READING, England, Feb. 15, 2011 /PRNewswire/ -- Britons' savings were given an unexpected boost in the final quarter of 2010, after the government's proposed tuition fee hikes prompted parents to put away more cash.
According to the ING Direct Consumer Savings Monitor, a quarter of parents (23 per cent) have either started a university fund (13 per cent) or increased the amount they put away (10 per cent) in response to the planned fee increases, contributing to a 3.6 per cent rise in accessible savings in the final quarter of 2010.
This kind of saving is most common amongst parents of children under five, suggesting the adoption of long-term savings plans similar to US 'college funds' – where parents save years, or even decades in advance. This is reflected in ING Direct's figures, with those aged 16-34 - who are most likely to have young children – topping up their savings the most (15 per cent increase).(1)
Alternatively, many are reconsidering the value of higher education. Around a quarter of 16-17 year olds (24 per cent) are rethinking their options in light of the planned hike(2) and one in eight (13 per cent) parents of teenagers are reassessing whether university is right for their child given the increased cost.
Yet despite the savings 'bounce,' the rise was not enough to prevent an overall decline in accessible reserves across the year, with levels falling by 11 per cent (221 pounds) in 2010. This has left savings levels of ordinary Britons standing at 1,834 pounds.
Factors contributing to this fall included rising prices and static incomes during 2010. There was also a distinct desire amongst Britons to reduce their dependence on credit, cutting their average unsecured debt by 7.7 per cent (234 pounds fall to average of 2,812 pounds), often at the expense of cash reserves.
It is also clear that the British public see 2011 as a year for belt-tightening, with a third (32 per cent) planning to restore their savings and a similar number (28 per cent) intending to cut down debt. Furthermore there is clear evidence that the VAT rise will have an impact on spending, with 45 per cent of Brits intending to reduce their expenditure due to this tax increase.
Understandably, those most determined to set their savings plans back on track in the New Year are those who had the most difficulty in 2010.(3) Young people (aged 16-34) struggled most, with their reserves almost cut in half across the year (48 per cent fall).
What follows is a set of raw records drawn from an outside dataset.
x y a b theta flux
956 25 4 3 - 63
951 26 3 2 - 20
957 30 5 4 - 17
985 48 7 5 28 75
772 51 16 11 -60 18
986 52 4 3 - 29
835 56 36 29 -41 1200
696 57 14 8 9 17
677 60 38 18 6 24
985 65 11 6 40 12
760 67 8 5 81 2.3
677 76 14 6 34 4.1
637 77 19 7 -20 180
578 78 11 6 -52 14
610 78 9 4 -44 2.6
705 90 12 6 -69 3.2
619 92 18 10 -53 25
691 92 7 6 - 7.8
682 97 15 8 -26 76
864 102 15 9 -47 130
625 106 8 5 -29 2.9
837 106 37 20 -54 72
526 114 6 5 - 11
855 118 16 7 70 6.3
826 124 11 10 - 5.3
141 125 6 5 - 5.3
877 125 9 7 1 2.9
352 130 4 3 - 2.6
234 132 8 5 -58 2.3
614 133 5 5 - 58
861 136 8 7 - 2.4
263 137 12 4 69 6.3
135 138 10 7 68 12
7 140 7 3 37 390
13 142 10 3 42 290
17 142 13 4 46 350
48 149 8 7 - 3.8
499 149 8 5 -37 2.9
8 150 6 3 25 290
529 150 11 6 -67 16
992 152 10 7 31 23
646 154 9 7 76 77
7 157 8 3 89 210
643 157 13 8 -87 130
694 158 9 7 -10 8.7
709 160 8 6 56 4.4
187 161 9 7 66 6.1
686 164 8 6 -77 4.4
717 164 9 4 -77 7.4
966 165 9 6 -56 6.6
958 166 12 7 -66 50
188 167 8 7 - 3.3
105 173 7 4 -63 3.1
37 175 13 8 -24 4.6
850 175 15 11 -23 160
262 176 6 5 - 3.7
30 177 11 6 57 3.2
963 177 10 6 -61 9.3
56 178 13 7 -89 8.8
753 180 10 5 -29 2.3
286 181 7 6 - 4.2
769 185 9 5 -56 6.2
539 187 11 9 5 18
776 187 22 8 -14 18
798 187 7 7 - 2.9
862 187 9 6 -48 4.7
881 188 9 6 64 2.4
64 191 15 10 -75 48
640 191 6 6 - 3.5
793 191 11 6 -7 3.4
Married women also saw their savings fall significantly across the year (25 per cent fall) after men bore the brunt of the savings decline experienced in 2009. The only significant 'savings winners' of 2010 were those aged 45-54, who were able to increase their rainy-day reserves by six per cent.
ING Direct CEO, Richard Doe, commented on the findings:
"While we've seen savings levels decline for much of the year, the final quarter has brought with it an unexpected bounce, clearly driven by parents saving in response to the proposed hike in tuition fees.
"We'll have to wait and see if this leads to any sort of savings renaissance, as while Britons are clearly determined to restore their cash reserves in 2011, there will be a number of obstacles which will make saving difficult."
James Knightley, ING Group senior economist said:
"2010 was a tough year for savers and unfortunately the environment will become even more difficult in 2011 given the scale of fiscal austerity.
"With wages failing to keep pace with the cost of living and households continuing to pay down debt this leaves us with two possible outcomes for savers. We suspect that the most likely is that they further run down their savings in order to fund ongoing spending. Alternatively they can save more, but this will mean less money to spend on goods and services – a situation that will put the UK economic recovery at risk."
For a full copy of the latest report from the ING Direct Consumer Savings Monitor, visit http://www.consumersavingsmonitor.co.uk
1. Those aged 16-34 increased their savings by 15 per cent, compared to those aged 35-54 (two per cent) or those aged 55+ (four per cent), suggesting that it is the younger age cohort which are driving the rise in average savings observed in Q4 2010.
2. 24 per cent of parents of children aged 16-17 said their child was reassessing university as an option for them, in light of the changes to tuition fee levels.
3. Those most determined to restore their savings balances in 2011 were married women (37 per cent) and young people (41 per cent).
All figures quoted are from the findings of the ING Direct Consumer Savings Monitor. Full methodology can be found in the latest report, available at http://www.consumersavingsmonitor.com
The term 'ordinary Briton' is used to illustrate the fact that the ING Direct Consumer Savings Ratio uses median averages for savings as the distribution of savings is so strongly skewed by the very wealthy (mean averages give figures of around 20,000 pounds).
A sample of 1,300 UK adults, fully representative of the UK adult population is recruited on a monthly basis by PureProfile, one of the world's leading research panels, with more than 600,000 panellists worldwide. This sample contains approximately 1,000 savers (approx 25% of Britons have no savings).
The interviewees are interviewed over the same 7 day period over the last week of every calendar month. Interviewees are asked an identical series of tracking questions every month. These tracking questions commenced in January 2009 and run on a monthly basis. This quarter's findings come from the results of October, November and December 2010 tracking.
A further representative sample of 2000 UK adults is also questioned in the midpoint of each quarter, on a quarterly basis.